The more we handle noncompete and nonsolicitation cases for employees the more frequently we see situations in which the employer makes additional allegations and pursues additional legal remedies against departing workers.
The most recent example of this trend comes from a case filed in Alexandria, Virginia, Perot Systems Government Services, Inc. v. 21st Century Systems, Inc., et al. Perot Systems alleged (and proved) two former employees, while still working for Perot Systems, copied confidential electronic information and worked with two principals of 21st Century to recruit Perot employees and transfer Perot business to a new division of 21st Century.
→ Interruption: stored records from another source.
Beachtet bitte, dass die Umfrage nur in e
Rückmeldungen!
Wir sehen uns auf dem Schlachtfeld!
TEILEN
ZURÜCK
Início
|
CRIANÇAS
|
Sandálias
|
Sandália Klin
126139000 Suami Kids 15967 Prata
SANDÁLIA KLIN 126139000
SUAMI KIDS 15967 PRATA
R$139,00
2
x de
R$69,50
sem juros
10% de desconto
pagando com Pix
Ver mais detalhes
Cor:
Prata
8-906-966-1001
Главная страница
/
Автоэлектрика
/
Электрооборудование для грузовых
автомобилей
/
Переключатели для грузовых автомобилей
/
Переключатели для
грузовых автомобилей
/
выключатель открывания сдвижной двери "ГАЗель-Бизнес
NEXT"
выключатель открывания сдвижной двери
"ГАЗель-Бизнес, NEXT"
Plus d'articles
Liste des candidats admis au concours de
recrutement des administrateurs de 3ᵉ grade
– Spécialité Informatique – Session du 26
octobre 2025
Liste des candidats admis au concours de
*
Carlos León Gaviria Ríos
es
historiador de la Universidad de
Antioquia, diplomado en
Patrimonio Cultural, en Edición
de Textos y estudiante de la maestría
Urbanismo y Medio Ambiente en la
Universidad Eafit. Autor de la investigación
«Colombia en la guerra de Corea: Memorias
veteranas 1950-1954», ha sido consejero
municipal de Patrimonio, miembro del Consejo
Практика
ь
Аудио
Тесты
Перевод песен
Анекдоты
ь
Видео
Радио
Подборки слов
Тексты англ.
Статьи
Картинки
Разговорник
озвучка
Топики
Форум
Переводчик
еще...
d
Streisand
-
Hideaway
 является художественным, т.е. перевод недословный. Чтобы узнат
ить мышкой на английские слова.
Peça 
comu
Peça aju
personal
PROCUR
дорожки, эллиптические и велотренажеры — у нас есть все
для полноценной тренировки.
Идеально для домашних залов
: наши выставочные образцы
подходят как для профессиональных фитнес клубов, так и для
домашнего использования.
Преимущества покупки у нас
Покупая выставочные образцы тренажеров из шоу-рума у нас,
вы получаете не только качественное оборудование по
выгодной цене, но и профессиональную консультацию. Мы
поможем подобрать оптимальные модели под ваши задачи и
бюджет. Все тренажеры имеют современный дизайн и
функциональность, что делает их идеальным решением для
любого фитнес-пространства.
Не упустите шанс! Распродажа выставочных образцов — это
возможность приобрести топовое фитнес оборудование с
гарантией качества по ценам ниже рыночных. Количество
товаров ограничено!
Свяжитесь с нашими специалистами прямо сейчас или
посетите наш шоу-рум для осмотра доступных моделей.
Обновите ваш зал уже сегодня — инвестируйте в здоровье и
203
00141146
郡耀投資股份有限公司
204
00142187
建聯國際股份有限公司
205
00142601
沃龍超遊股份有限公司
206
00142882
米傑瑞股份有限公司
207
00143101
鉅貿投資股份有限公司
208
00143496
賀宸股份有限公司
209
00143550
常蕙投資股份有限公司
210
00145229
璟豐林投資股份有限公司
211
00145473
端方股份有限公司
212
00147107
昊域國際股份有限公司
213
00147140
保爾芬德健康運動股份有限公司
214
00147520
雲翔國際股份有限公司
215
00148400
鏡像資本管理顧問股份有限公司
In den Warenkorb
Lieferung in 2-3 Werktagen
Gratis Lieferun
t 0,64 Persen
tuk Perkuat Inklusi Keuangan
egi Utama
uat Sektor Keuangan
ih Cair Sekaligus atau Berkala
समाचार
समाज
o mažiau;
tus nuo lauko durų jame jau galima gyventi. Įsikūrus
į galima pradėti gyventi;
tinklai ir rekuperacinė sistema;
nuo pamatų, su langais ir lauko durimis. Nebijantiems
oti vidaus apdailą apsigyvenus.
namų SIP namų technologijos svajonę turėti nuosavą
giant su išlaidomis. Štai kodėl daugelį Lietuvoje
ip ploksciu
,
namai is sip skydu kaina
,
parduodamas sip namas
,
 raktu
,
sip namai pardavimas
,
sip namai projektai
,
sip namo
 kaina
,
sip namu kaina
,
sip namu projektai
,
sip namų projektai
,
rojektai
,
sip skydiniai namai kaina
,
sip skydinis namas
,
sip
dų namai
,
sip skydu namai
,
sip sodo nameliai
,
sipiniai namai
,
The lawsuit alleged breach of fiduciary duty, aiding and abetting breach of fiduciary duty, breach of a non-disclosure agreement, breach of a non-solicitation agreement, tortious interference with contract, violation of the Virginia Computer Crimes Act, violation of the Virginia Business Conspiracy Act, and violation of the Virginia Trade Secrets Act…among other allegations.
The Result: After seven days of trial and two days of deliberations, the jury returned a verdict in favor of Perot Systems in the amount of $12,900,000. That’s a hell of a lot of money!
The Lesson: Departing employees need to understand the legal ramifications of their departures and actions BEFORE they leave their employer and start working for a competitor.